Turgut Özal’ın, cumhurbaşkanı olmasından sonra gündeme getirdiği “başkanlık sistemi” tartışması Türkiye’de değişik dönemlerde ivme kazanmaktadır. Günümüzdeki tartışma, bu sistemin karşıtlarının kişiselleştirdiği, destekleyicilerinin ise gerekliliğini somut nedenlere dayanarak ortaya koymakta zorlandıkları bir münakaşaya evrilmiştir.
Parlamanter ve başkanlık sistemlerinin karşılaştırılması siyaset biliminin önemli araştırma konularından biridir. Juan Linz’in başkanlık sisteminin sakıncalarını dile getirilen ve günümüzde klasik haline gelen çalışması1 konu üzerine yoğunlaşılması neticesini doğurmuştur. Linz ve Arend Lijphart benzeri tanınmış siyaset bilimciler tarafından dile getiren mahzurlar, Donald Horowitz, Scott Mainwaring, Matthew Shugart benzeri akademisyenler tarafından sorgulanmıştır.2 Başkanlık ve parlamenter sistemlerin karşılaştırması günümüzde siyaset biliminin temel araştırma konularından biridir.

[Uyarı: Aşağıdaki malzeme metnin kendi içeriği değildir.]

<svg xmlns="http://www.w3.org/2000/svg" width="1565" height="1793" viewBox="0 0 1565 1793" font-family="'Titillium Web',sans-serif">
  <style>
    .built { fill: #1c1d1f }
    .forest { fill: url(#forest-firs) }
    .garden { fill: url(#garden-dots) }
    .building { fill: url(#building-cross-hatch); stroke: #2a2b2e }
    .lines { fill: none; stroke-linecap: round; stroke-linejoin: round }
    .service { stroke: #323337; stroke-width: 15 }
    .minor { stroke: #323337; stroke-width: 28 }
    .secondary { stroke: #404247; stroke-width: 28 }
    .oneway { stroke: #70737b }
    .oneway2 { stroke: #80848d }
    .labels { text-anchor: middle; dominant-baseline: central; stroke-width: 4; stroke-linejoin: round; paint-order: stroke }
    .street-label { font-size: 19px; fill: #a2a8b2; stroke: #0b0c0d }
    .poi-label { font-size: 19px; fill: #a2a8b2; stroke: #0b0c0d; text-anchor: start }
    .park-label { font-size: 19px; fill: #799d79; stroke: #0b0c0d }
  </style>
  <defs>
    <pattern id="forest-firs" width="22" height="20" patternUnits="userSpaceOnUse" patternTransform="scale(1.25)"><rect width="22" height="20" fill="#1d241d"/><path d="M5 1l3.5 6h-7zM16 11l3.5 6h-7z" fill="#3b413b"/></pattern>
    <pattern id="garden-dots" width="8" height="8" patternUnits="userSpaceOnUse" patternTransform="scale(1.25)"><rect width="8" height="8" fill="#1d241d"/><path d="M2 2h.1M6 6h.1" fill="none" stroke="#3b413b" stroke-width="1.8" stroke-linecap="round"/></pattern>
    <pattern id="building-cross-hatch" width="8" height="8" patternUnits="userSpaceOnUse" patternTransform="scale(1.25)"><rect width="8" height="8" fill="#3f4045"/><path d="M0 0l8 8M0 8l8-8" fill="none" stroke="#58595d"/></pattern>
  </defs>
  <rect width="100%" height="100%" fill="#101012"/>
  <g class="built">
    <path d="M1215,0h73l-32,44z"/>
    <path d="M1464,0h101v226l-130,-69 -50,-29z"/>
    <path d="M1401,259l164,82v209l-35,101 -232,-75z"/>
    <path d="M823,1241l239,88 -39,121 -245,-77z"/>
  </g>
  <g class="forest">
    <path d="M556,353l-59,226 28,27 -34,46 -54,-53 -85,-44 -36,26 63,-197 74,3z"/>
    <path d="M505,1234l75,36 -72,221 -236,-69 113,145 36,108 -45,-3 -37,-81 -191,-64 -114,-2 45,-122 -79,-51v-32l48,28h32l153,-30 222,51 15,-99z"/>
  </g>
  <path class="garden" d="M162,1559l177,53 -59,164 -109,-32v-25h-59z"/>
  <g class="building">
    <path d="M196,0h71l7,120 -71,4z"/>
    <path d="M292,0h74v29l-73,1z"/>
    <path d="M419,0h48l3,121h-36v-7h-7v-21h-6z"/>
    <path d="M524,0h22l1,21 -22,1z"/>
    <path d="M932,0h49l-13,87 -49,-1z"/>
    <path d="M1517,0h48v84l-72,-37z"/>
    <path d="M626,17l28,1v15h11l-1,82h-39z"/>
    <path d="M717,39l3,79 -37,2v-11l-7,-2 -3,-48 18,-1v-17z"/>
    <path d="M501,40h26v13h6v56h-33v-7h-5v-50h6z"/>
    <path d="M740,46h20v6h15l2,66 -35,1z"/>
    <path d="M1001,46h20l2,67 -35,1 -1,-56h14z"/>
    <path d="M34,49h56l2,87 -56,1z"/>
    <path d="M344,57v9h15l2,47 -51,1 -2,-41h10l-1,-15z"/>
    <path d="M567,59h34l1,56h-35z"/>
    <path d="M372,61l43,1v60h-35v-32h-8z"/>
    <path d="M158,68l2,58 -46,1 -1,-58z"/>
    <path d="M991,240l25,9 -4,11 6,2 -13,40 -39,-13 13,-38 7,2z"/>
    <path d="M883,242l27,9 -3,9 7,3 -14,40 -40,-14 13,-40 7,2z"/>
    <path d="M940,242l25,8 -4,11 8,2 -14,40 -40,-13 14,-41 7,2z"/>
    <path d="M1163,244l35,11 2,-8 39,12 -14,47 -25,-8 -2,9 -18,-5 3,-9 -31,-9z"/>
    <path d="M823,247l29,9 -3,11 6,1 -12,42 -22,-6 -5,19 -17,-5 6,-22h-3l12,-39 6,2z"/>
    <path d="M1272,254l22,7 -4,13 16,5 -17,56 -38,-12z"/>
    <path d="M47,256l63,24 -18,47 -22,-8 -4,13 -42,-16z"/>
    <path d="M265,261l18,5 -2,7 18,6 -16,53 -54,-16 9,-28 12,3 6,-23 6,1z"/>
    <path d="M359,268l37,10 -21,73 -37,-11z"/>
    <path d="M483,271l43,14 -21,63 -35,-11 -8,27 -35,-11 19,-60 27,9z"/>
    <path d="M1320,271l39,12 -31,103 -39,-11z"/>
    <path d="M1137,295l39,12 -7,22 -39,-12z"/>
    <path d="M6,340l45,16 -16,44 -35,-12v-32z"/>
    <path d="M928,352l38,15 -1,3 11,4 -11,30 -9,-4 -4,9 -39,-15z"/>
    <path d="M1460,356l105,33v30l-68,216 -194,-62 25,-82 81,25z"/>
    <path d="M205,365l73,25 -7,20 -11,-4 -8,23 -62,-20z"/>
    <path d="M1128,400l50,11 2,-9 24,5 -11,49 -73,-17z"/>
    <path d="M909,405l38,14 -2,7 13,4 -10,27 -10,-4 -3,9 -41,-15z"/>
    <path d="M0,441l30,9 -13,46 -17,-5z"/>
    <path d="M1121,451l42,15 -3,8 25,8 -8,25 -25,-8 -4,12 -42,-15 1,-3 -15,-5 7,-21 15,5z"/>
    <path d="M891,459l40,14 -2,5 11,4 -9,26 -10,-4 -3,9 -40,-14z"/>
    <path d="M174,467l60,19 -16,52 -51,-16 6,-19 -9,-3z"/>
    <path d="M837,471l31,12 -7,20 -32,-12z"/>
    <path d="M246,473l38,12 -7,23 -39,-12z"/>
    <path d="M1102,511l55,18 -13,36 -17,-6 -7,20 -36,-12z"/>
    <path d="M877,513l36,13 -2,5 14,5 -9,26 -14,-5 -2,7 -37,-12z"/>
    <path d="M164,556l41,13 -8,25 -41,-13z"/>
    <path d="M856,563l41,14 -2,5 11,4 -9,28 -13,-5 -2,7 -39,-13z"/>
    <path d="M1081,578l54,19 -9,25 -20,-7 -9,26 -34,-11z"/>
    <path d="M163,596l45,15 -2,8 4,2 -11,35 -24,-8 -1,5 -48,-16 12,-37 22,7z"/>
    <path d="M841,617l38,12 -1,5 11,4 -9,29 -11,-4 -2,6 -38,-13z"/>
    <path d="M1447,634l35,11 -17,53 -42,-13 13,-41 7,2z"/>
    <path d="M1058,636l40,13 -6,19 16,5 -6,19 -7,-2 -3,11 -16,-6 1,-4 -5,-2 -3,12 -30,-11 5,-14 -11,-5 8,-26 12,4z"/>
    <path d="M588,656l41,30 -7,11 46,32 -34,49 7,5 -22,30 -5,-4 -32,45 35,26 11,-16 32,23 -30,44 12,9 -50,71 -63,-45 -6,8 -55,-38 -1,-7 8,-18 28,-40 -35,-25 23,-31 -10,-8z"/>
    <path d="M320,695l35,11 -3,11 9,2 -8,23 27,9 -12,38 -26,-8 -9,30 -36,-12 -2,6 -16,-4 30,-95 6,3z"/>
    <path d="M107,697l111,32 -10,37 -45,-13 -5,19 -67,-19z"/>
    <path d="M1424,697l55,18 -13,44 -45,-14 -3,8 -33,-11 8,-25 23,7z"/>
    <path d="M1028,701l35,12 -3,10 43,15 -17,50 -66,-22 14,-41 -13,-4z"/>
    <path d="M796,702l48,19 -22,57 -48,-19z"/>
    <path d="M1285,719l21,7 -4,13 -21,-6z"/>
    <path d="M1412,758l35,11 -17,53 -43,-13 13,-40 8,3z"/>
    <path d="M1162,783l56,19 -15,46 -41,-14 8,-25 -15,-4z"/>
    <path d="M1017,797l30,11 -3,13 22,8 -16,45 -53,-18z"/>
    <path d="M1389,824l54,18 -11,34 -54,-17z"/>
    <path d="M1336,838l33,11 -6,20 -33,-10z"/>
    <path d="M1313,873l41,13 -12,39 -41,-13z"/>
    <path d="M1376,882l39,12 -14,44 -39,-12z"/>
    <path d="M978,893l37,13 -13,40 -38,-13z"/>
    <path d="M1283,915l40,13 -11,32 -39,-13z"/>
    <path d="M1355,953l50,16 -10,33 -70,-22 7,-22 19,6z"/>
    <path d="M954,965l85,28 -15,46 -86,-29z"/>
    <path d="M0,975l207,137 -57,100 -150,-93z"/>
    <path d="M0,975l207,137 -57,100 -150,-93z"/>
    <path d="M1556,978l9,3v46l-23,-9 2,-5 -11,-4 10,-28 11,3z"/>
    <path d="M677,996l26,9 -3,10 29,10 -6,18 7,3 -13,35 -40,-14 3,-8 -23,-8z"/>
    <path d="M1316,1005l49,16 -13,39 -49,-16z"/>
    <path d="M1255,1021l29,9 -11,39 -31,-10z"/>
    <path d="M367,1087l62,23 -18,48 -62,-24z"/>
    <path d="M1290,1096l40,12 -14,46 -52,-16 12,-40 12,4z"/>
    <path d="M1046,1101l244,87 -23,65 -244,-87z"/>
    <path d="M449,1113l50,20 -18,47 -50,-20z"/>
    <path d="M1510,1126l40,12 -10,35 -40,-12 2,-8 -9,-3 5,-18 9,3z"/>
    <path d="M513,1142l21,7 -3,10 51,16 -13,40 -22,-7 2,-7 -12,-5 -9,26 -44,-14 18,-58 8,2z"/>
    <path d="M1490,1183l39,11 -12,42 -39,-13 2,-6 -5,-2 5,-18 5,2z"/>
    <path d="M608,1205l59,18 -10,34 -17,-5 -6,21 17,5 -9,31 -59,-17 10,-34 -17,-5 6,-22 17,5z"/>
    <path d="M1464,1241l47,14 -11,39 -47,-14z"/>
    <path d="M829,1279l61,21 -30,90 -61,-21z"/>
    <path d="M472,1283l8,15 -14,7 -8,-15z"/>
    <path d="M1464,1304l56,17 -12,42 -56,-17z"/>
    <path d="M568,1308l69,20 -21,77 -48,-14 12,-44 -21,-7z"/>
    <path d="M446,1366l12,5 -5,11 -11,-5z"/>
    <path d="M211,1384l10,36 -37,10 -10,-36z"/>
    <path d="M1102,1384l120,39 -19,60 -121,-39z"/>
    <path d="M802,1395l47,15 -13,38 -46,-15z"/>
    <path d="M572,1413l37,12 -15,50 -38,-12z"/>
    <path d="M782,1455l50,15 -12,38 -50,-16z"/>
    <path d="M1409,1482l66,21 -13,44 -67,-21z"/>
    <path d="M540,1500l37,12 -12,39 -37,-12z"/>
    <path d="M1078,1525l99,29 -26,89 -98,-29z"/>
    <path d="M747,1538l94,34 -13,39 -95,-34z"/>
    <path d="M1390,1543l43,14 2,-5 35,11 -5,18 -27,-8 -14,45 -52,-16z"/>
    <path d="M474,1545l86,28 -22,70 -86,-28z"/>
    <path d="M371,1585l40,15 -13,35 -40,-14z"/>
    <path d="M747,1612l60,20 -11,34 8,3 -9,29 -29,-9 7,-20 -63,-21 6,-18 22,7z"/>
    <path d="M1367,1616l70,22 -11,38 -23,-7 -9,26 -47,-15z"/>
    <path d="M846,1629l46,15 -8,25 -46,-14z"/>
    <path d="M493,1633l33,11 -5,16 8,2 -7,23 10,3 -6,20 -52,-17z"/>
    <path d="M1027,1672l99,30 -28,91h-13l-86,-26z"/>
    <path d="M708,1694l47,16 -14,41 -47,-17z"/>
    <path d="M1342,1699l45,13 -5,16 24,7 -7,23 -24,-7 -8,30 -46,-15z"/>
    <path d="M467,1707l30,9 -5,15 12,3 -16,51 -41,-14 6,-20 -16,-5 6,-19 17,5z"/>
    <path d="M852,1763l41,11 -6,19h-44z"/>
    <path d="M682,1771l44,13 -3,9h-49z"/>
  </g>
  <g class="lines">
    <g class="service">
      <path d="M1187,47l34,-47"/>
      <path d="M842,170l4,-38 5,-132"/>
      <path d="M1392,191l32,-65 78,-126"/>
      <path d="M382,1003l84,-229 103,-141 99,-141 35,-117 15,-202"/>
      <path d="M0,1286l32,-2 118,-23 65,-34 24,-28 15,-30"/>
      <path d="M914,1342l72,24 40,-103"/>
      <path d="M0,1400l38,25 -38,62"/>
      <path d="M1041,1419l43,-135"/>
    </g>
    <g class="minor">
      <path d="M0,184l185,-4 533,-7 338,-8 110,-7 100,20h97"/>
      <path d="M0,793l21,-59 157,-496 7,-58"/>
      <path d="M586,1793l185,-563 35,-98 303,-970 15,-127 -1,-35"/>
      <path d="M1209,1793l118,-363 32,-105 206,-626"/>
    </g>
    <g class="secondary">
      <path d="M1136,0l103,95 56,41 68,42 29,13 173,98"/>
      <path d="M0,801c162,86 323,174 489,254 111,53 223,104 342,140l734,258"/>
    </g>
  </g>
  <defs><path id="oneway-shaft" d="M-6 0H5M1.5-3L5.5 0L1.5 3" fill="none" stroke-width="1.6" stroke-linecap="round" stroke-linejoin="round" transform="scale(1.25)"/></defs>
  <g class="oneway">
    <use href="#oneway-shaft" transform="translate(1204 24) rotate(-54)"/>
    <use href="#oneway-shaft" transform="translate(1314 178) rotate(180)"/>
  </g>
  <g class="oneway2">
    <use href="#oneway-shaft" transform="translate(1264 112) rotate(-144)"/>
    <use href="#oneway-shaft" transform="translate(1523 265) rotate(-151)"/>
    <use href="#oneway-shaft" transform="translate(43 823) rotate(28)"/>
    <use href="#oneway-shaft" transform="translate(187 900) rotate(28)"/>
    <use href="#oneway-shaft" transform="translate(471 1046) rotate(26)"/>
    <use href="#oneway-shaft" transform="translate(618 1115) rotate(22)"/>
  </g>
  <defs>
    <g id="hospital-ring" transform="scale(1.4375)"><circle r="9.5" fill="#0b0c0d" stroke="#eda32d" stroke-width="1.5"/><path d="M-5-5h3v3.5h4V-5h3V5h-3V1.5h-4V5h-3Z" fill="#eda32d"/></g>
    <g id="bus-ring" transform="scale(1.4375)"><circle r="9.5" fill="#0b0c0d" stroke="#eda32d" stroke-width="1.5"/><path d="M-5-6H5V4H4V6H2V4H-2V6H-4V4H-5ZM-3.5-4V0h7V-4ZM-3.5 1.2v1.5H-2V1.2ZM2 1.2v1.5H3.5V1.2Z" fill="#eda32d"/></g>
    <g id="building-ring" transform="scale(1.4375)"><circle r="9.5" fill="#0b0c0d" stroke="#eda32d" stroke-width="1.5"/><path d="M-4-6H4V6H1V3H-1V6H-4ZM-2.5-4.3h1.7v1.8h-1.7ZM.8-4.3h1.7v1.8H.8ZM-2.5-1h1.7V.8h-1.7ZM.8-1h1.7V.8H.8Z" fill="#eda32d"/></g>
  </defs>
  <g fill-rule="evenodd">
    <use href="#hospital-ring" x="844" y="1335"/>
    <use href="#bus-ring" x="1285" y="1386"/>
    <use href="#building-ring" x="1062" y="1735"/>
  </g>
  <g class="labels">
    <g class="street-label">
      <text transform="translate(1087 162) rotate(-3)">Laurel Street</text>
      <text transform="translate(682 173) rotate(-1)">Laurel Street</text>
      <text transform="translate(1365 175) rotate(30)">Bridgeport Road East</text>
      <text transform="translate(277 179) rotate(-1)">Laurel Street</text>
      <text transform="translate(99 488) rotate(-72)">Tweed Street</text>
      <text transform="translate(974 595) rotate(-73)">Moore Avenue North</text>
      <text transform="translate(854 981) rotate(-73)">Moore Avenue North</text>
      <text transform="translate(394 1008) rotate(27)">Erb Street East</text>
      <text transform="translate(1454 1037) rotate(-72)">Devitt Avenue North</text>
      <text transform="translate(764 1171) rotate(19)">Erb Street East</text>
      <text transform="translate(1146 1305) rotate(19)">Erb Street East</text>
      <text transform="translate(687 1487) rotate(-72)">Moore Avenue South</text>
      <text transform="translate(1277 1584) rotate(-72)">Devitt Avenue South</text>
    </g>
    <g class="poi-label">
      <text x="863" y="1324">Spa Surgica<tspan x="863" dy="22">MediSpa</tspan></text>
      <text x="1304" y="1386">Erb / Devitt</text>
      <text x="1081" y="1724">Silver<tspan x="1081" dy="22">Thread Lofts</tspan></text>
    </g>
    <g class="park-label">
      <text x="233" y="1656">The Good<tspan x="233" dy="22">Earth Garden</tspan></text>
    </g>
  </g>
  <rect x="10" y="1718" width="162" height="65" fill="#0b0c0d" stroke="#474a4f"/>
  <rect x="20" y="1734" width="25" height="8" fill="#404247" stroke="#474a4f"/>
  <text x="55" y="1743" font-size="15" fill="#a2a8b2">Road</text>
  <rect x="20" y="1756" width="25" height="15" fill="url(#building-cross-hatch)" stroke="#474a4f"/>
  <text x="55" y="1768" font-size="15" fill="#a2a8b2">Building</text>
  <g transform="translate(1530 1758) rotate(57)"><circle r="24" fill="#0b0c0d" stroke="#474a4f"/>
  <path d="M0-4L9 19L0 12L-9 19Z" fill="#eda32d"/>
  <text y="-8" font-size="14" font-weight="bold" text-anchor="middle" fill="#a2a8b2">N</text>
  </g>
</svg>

Tekrar edecek olursak, parlamenter ve başkanlık sistemlerinin mukayesesi, hangisinin demokrasinin gelişmesine daha çok katkıda bulunduğu, siyaset biliminin, bilhassa son 30 yıldır, en önemli araştırma alanlarındandır. Türkiye’de günümüzde ivme kazanan sistem tartışmasında, konunun sahip olduğu zengin siyaset bilimi literatürü çerçevesinde değerlendirilmesi, bu bağlamda fayda-maliyet analizleri yapılması doğaldır. Ancak toplumumuzda konu tartışılırken parlamentarizm ve başkanlığın avantajlarını ileri süren görüşlerin yanı sıra “yönetim geleneğimiz” de sıklıkla gündeme getirilmektedir. Bu gerçekleştirilirken de ciddi bilgilere dayanılmaksızın “geleneğimiz”in “parlamenter” ya da “başkanlık” sistemini tercih etmemizi gerekli kıldığı ileri sürülmektedir.